Kári Stefánsson, dyrektor generalny firmy deCode Genetics, twierdzi, że nowy wariant koronawirusa SARS-CoV-2 z dużą liczbą mutacji, wykryty w RPA, nie został jeszcze wskazany jako bardziej zaraźliwy niż inne warianty.
Mimo to uważa, że są wszelkie powody, aby być w pogotowiu i śledzić rozwój pandemii i tego nowego wariantu.
„Musimy kontynuować analizę sekwencji wirusa, który rozprzestrzenia się na Islandii” – dodaje.
Islandzkie władze zdrowotne rozważają możliwość zakupu do 1500 dawek leku Molnupiravir. Jest on dostępny w postaci tabletek, co umożliwia jego stosowanie poza szpitalami. Według doniesień, lek ten może znacznie ograniczyć konieczność hospitalizacji związanych z COVID-19.
Kári uważa, że lek okaże się przydatny w walce z wirusem, a 1500 dawek to rozsądna ilość na początek.

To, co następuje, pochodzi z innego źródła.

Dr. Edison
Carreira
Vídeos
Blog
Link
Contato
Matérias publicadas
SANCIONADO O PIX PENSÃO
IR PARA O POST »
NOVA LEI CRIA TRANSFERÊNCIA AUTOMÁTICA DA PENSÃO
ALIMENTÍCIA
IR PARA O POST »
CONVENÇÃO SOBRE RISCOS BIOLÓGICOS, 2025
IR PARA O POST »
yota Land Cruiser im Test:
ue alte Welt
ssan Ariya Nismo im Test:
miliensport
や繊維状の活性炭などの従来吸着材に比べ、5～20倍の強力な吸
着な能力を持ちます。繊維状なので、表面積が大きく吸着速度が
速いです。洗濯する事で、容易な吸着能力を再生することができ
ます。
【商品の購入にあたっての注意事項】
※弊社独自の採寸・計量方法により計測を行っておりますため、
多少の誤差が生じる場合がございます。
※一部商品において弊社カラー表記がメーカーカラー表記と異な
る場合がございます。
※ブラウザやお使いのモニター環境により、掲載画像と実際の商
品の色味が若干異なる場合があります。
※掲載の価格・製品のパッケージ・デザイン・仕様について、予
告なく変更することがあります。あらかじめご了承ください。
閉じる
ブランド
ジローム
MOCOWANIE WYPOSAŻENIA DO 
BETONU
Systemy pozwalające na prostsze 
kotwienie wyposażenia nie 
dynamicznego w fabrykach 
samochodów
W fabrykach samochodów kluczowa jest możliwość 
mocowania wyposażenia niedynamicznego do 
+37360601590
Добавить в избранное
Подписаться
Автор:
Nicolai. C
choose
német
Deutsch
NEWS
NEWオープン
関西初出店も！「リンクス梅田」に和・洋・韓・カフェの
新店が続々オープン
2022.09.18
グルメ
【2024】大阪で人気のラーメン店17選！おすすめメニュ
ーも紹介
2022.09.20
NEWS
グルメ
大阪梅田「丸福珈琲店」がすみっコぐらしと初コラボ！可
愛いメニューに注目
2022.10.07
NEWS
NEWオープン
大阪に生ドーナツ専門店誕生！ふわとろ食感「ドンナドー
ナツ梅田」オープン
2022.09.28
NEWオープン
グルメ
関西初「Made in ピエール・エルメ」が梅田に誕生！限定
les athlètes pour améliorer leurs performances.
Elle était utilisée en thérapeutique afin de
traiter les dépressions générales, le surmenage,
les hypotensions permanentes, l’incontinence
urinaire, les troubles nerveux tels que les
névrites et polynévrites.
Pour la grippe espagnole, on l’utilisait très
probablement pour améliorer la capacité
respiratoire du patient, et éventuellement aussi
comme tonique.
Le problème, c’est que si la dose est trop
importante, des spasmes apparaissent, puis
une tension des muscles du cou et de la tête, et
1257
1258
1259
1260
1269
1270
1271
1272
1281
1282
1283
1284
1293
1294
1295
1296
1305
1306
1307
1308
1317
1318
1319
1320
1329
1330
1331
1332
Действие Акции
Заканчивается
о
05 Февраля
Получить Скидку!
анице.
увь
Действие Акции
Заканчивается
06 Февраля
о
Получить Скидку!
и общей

Jak podaje portal covid.is, wczoraj w Islandii potwierdzono 152 nowe przypadki zachorowań na COVID-19. Spośród zdiagnozowanych, 85 osób było w kwarantannie. 14-dniowy wskaźnik zachorowalności na 100 000 mieszkańców Islandii (łącznie przypadki wewnątrzkrajowe i graniczne) wynosi 581,2.
Mężczyzna w wieku 70 lat zmarł w tym tygodniu na COVID-19 w Zakładzie Opieki Zdrowotnej w Południowej Islandii. Był on 35 osobą, która zmarła z powodów związanych z COVID-19 w Islandii od początku pandemii.
Islandia nadal ma kolor ciemnoczerwony na mapie Europejskiego Centrum Zapobiegania i Kontroli Chorób, która jest aktualizowana w każdy czwartek.